**CONSIGNES DE TRAVAIL**
**a.** D'après l'extrait sur la politique familiale, que faut-il pour avancer, en plus de jambes infatigables ?
**b.** Recopiez fidèlement le passage de l'extrait sur la politique familiale qui commence par « [1] Voir à ce » et se poursuit jusqu'à « 13 février) . ».
**c.** Poursuivez la rédaction de l'extrait sur la politique familiale à partir de l'endroit où il s'arrête.

**EXTRAIT**

Voilà qui serait un chantier de réforme de la politique familiale valant la peine que l'on s'y attelle. Il est regrettable qu'à de tels desseins on préfère, au sommet de l'État, une accumulation de mesures ponctuelles et disparates dont le principal effet ne peut être que d'aller toujours plus loin dans le sens du fouillis et du remplacement de la justice par l'assistance.

La volonté d'agir qui anime le Président de la République serait merveilleusement utile si elle était mise au service d'un grand dessein, et si elle s'appuyait sur une conception réaliste et cohérente du fonctionnement de l'économie et de la société. Pour avancer, il ne faut pas seulement des jambes infatigables, il faut aussi des yeux qui perçoivent exactement le terrain et un cerveau qui fixe le cap. La politique familiale, non seulement n'est pas le parcours de jogging préféré de nos hommes politiques les plus influents, mais aussi et surtout ne leur inspire ni un regard d'aigle, ni une activité neuronale de bon aloi.

*Jacques Bichot est économiste, professeur émérite à l'Université Lyon III.

 

 

 

[1] Voir à ce sujet Raymond Boudon, Le Sens des valeurs, PUF, 1999.
[2] Gâchis pour la société dans son ensemble, parce que sont maintenues en dehors du marché du travail près de 800 000 femmes chaque année (Discours du 13 février) .

**DONNÉES BRUTES**
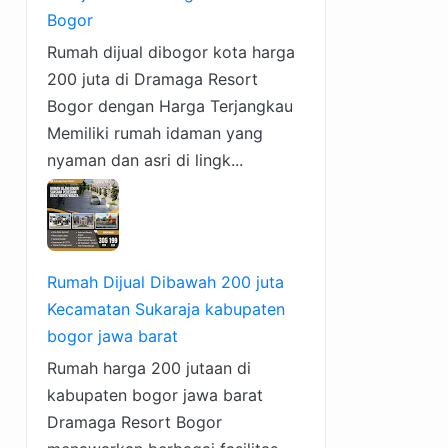
Bogor
Rumah dijual dibogor kota harga
200 juta di Dramaga Resort
Bogor dengan Harga Terjangkau
Memiliki rumah idaman yang
nyaman dan asri di lingk...
Rumah Dijual Dibawah 200 juta
Kecamatan Sukaraja kabupaten
bogor jawa barat
Rumah harga 200 jutaan di
kabupaten bogor jawa barat
Dramaga Resort Bogor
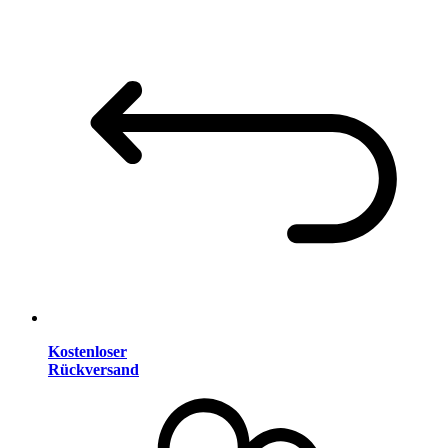
Kostenloser
Rückversand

**RÉSULTATS DANS L'ORDRE**
**a.** Il faut aussi des yeux qui perçoivent exactement le terrain et un cerveau qui fixe le cap.

**b.**
[1] Voir à ce sujet Raymond Boudon, Le Sens des valeurs, PUF, 1999.
[2] Gâchis pour la société dans son ensemble, parce que sont maintenues en dehors du marché du travail près de 800 000 femmes chaque année (Discours du 13 février) .

**c.**
[3] Le chef de l'État s'émeut de la diminution des chances de progresser dans la carrière, d'obtenir un meilleur salaire ou de retrouver un emploi . Quelle sollicitude ! Mais pourquoi ne pas tout simplement autoriser ces mères en congé parental à revenir de temps à autre, pour de brèves périodes, dans leur entreprise ou leur administration, lorsqu'il y a un remplacement à effectuer, ou un surcroît de commandes à honorer ? Elles maintiendraient le lien, se tiendraient au courant des évolutions (techniques, produits, clients, collègues, etc.), et auraient beaucoup moins de problèmes pour retrouver leur place à la fin du congé. Si une telle solution de bon sens n'est pas envisagée, ne serait-ce pas parce que, à la différence du raccourcissement de la durée des congés parentaux, elle n'entraînerait aucune économie pour la branche famille ? Il arrive que des déclarations d'apparence altruiste dissimulent des objectifs moins sympathiques ...
[4] Compendium de la doctrine sociale de l'Église, n. 184.
[5] L'Arrco attribue 5 % de majoration aux personnes qui ont élevé 3 enfants ou plus ; l'Agirc va plus loin : 8 % pour 3 enfants, 12 % pour 4, et ainsi de suite jusqu'à 24 % pour 7 et plus.
[6] La règle des trois tiers, actionnaires, salariés et investissements, est quelque peu problématique pour les entreprises du CAC 40, particulièrement visées par les propos du Président, sachant que la moitié de leurs actions sont entre des mains étrangères, et qu'une forte proportion de leurs salariés est située à l'étranger. En outre, que le chef de l'État formule une règle dont le premier effet serait de faire chuter l'autofinancement des entreprises, au moment même où il préconise (à juste titre) une relance par l'investissement, et où les banques y regardent à deux fois avant d'accorder des crédits, constitue un manque de cohérence assez stupéfiant.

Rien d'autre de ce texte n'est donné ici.